### ЗАДАНИЕ A:
Перепишите часть фрагмента интервью, начиная со слов «Корр.: В книге» и заканчивая словами «Как она разворачивалась?», заменив «радиоэфиром» на «телеэфиром».

### ФРАГМЕНТ ДОКУМЕНТА:
Его обычная деятельность — это усилия по подрыву демократии, как в Чили в 1960-х — начале 1970-х годов. Примеры можно множить. Кстати, большинство сосредоточивается на замешанности в акциях ЦРУ Никсона и Киссинджера, хотя ту же самую политику проводили Кеннеди и Джонсон.
Корр.: ЦРУ — инструмент государственной политики или оно формулирует собственную политику?
Сказать наверняка сложно, но, по-моему, ЦРУ в значительной мере подчинено исполнительной власти. Я внимательно изучаю соответствующие материалы и вижу, что ЦРУ очень редко действует по собственной инициативе.
Нередко возникает впечатление, будто оно занимается самодеятельностью, но причина — в желании исполнительной власти в случае чего откреститься от происшедшего. Она не желает существования документов, где бы говорилось: я отдал вам приказ убить Лумумбу, свергнуть правительство Бразилии, убить Кастро...
Поэтому исполнительная власть старается проводить политику «достоверного отнекивания»: ЦРУ получает сигналы, как действовать, но бумажного следа, записей не остается. Когда что-то выплывает наружу, создается впечатление, что ЦРУ орудует само по себе. Но если пройти по следу, то окажется, что так почти никогда не бывает.
Пресса
Корр.: Поговорим о СМИ и демократии. Каковы, с вашей точки зрения, коммуникационные требования демократического общества?
Здесь я снова соглашусь с Адамом Смитом: нам близка тенденция к равенству. Причем не просто к равенству возможностей, а к настоящему равенству: к возможности на любом этапе своей жизни получать информацию и принимать на ее основании решения. Таким образом, при демократической системе коммуникации существует полномасштабное общественное участие, отражающее и интересы общества, и истинные ценности: правду, прямоту, обязательное предоставление документов.
Корр.: В книге Боба Макчесни «Телекоммуникации: СМИ и демократия» подробно рассказано о борьбе за контроль над радиоэфиром США в 1928-1935 годах. Как она разворачивалась?
Очень интересная тема! Автор сослужил большую службу, поведя об этом разговор. Сейчас это актуально, так как разворачивается похожая борьба на этом, так сказать, «информационном тракте».

### Сохранённые данные:
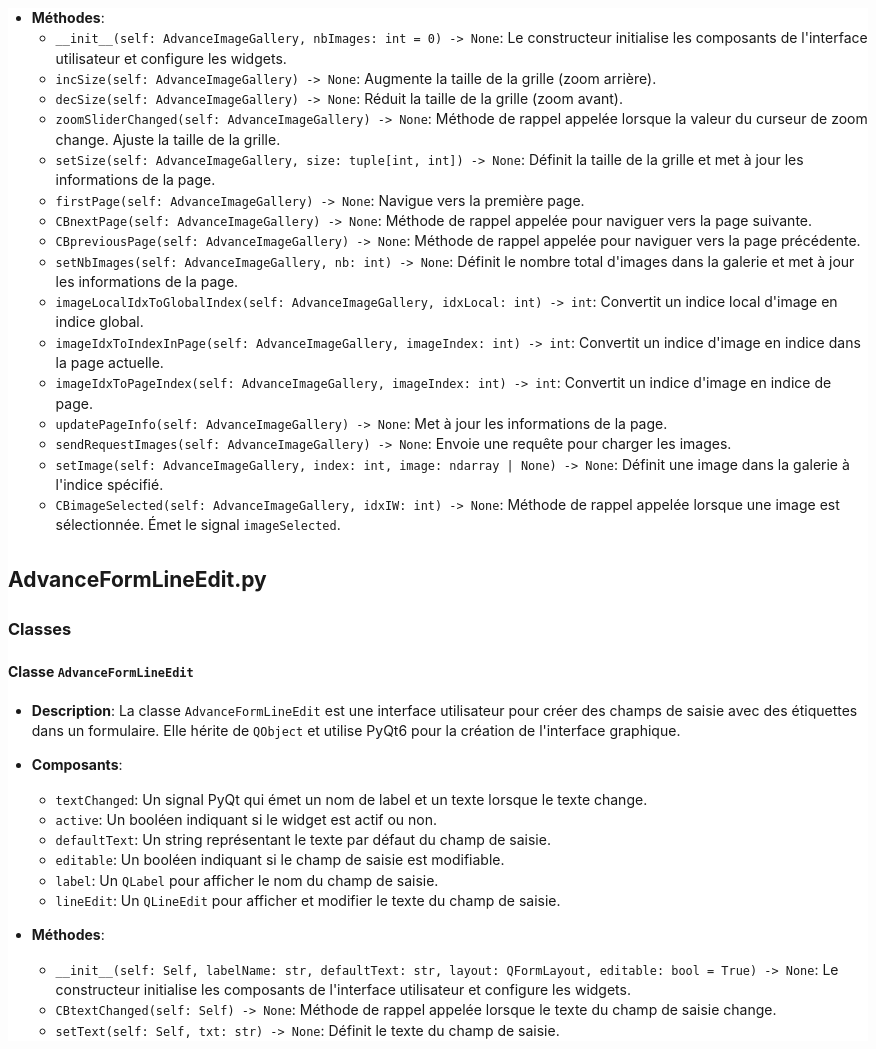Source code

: - **Méthodes**:
  - `__init__(self: AdvanceImageGallery, nbImages: int = 0) -> None`: Le constructeur initialise les composants de l'interface utilisateur et configure les widgets.
  - `incSize(self: AdvanceImageGallery) -> None`: Augmente la taille de la grille (zoom arrière).
  - `decSize(self: AdvanceImageGallery) -> None`: Réduit la taille de la grille (zoom avant).
  - `zoomSliderChanged(self: AdvanceImageGallery) -> None`: Méthode de rappel appelée lorsque la valeur du curseur de zoom change. Ajuste la taille de la grille.
  - `setSize(self: AdvanceImageGallery, size: tuple[int, int]) -> None`: Définit la taille de la grille et met à jour les informations de la page.
  - `firstPage(self: AdvanceImageGallery) -> None`: Navigue vers la première page.
  - `CBnextPage(self: AdvanceImageGallery) -> None`: Méthode de rappel appelée pour naviguer vers la page suivante.
  - `CBpreviousPage(self: AdvanceImageGallery) -> None`: Méthode de rappel appelée pour naviguer vers la page précédente.
  - `setNbImages(self: AdvanceImageGallery, nb: int) -> None`: Définit le nombre total d'images dans la galerie et met à jour les informations de la page.
  - `imageLocalIdxToGlobalIndex(self: AdvanceImageGallery, idxLocal: int) -> int`: Convertit un indice local d'image en indice global.
  - `imageIdxToIndexInPage(self: AdvanceImageGallery, imageIndex: int) -> int`: Convertit un indice d'image en indice dans la page actuelle.
  - `imageIdxToPageIndex(self: AdvanceImageGallery, imageIndex: int) -> int`: Convertit un indice d'image en indice de page.
  - `updatePageInfo(self: AdvanceImageGallery) -> None`: Met à jour les informations de la page.
  - `sendRequestImages(self: AdvanceImageGallery) -> None`: Envoie une requête pour charger les images.
  - `setImage(self: AdvanceImageGallery, index: int, image: ndarray | None) -> None`: Définit une image dans la galerie à l'indice spécifié.
  - `CBimageSelected(self: AdvanceImageGallery, idxIW: int) -> None`: Méthode de rappel appelée lorsque une image est sélectionnée. Émet le signal `imageSelected`.

## AdvanceFormLineEdit.py

### Classes

#### Classe `AdvanceFormLineEdit`
- **Description**: La classe `AdvanceFormLineEdit` est une interface utilisateur pour créer des champs de saisie avec des étiquettes dans un formulaire. Elle hérite de `QObject` et utilise PyQt6 pour la création de l'interface graphique.

- **Composants**:
  - `textChanged`: Un signal PyQt qui émet un nom de label et un texte lorsque le texte change.
  - `active`: Un booléen indiquant si le widget est actif ou non.
  - `defaultText`: Un string représentant le texte par défaut du champ de saisie.
  - `editable`: Un booléen indiquant si le champ de saisie est modifiable.
  - `label`: Un `QLabel` pour afficher le nom du champ de saisie.
  - `lineEdit`: Un `QLineEdit` pour afficher et modifier le texte du champ de saisie.

- **Méthodes**:
  - `__init__(self: Self, labelName: str, defaultText: str, layout: QFormLayout, editable: bool = True) -> None`: Le constructeur initialise les composants de l'interface utilisateur et configure les widgets.
  - `CBtextChanged(self: Self) -> None`: Méthode de rappel appelée lorsque le texte du champ de saisie change.
  - `setText(self: Self, txt: str) -> None`: Définit le texte du champ de saisie.
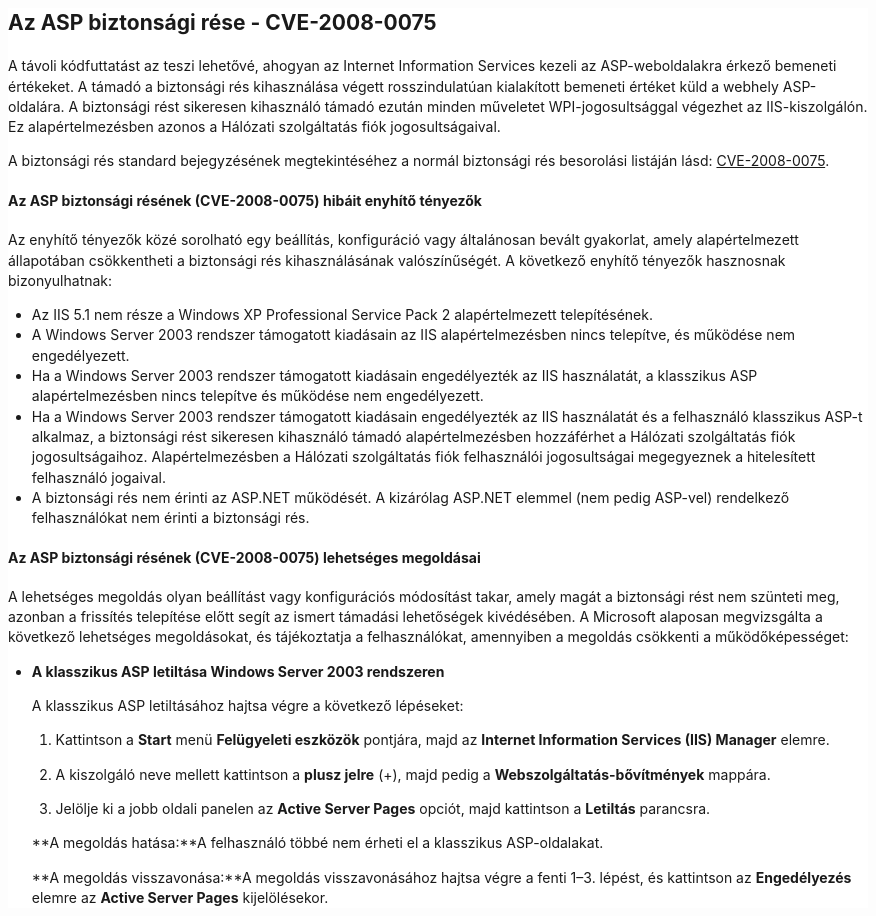 Az ASP biztonsági rése - CVE-2008-0075  
--------------------------------------
  
A távoli kódfuttatást az teszi lehetővé, ahogyan az Internet Information Services kezeli az ASP-weboldalakra érkező bemeneti értékeket. A támadó a biztonsági rés kihasználása végett rosszindulatúan kialakított bemeneti értéket küld a webhely ASP-oldalára. A biztonsági rést sikeresen kihasználó támadó ezután minden műveletet WPI-jogosultsággal végezhet az IIS-kiszolgálón. Ez alapértelmezésben azonos a Hálózati szolgáltatás fiók jogosultságaival.
  
A biztonsági rés standard bejegyzésének megtekintéséhez a normál biztonsági rés besorolási listáján lásd: [CVE-2008-0075](http://www.cve.mitre.org/cgi-bin/cvename.cgi?name=cve-2008-0075).
  
#### Az ASP biztonsági résének (CVE-2008-0075) hibáit enyhítő tényezők
  
Az enyhítő tényezők közé sorolható egy beállítás, konfiguráció vagy általánosan bevált gyakorlat, amely alapértelmezett állapotában csökkentheti a biztonsági rés kihasználásának valószínűségét. A következő enyhítő tényezők hasznosnak bizonyulhatnak:
  
-   Az IIS 5.1 nem része a Windows XP Professional Service Pack 2 alapértelmezett telepítésének.  
-   A Windows Server 2003 rendszer támogatott kiadásain az IIS alapértelmezésben nincs telepítve, és működése nem engedélyezett.  
-   Ha a Windows Server 2003 rendszer támogatott kiadásain engedélyezték az IIS használatát, a klasszikus ASP alapértelmezésben nincs telepítve és működése nem engedélyezett.  
-   Ha a Windows Server 2003 rendszer támogatott kiadásain engedélyezték az IIS használatát és a felhasználó klasszikus ASP-t alkalmaz, a biztonsági rést sikeresen kihasználó támadó alapértelmezésben hozzáférhet a Hálózati szolgáltatás fiók jogosultságaihoz. Alapértelmezésben a Hálózati szolgáltatás fiók felhasználói jogosultságai megegyeznek a hitelesített felhasználó jogaival.  
-   A biztonsági rés nem érinti az ASP.NET működését. A kizárólag ASP.NET elemmel (nem pedig ASP-vel) rendelkező felhasználókat nem érinti a biztonsági rés.
  
#### Az ASP biztonsági résének (CVE-2008-0075) lehetséges megoldásai
  
A lehetséges megoldás olyan beállítást vagy konfigurációs módosítást takar, amely magát a biztonsági rést nem szünteti meg, azonban a frissítés telepítése előtt segít az ismert támadási lehetőségek kivédésében. A Microsoft alaposan megvizsgálta a következő lehetséges megoldásokat, és tájékoztatja a felhasználókat, amennyiben a megoldás csökkenti a működőképességet:
  
-   **A klasszikus ASP letiltása Windows Server 2003 rendszeren**
  
    A klasszikus ASP letiltásához hajtsa végre a következő lépéseket:
  
    1. Kattintson a **Start** menü **Felügyeleti eszközök** pontjára, majd az **Internet Information Services (IIS) Manager** elemre.
  
    2. A kiszolgáló neve mellett kattintson a **plusz jelre** (+), majd pedig a **Webszolgáltatás-bővítmények** mappára.
  
    3. Jelölje ki a jobb oldali panelen az **Active Server Pages** opciót, majd kattintson a **Letiltás** parancsra.
  
    **A megoldás hatása:**A felhasználó többé nem érheti el a klasszikus ASP-oldalakat.
  
    **A megoldás visszavonása:**A megoldás visszavonásához hajtsa végre a fenti 1–3. lépést, és kattintson az **Engedélyezés** elemre az **Active Server Pages** kijelölésekor.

### ЗАДАНИЕ B:
Выведите без изменений строки записей, начиная со строки, где есть «2. A kiszolgáló», и до конца записей включительно.

### ОТВЕТ A:
Корр.: В книге Боба Макчесни «Телекоммуникации: СМИ и демократия» подробно рассказано о борьбе за контроль над телеэфиром США в 1928-1935 годах. Как она разворачивалась?

### ОТВЕТ B:
    2. A kiszolgáló neve mellett kattintson a **plusz jelre** (+), majd pedig a **Webszolgáltatás-bővítmények** mappára.
  
    3. Jelölje ki a jobb oldali panelen az **Active Server Pages** opciót, majd kattintson a **Letiltás** parancsra.
  
    **A megoldás hatása:**A felhasználó többé nem érheti el a klasszikus ASP-oldalakat.
  
    **A megoldás visszavonása:**A megoldás visszavonásához hajtsa végre a fenti 1–3. lépést, és kattintson az **Engedélyezés** elemre az **Active Server Pages** kijelölésekor.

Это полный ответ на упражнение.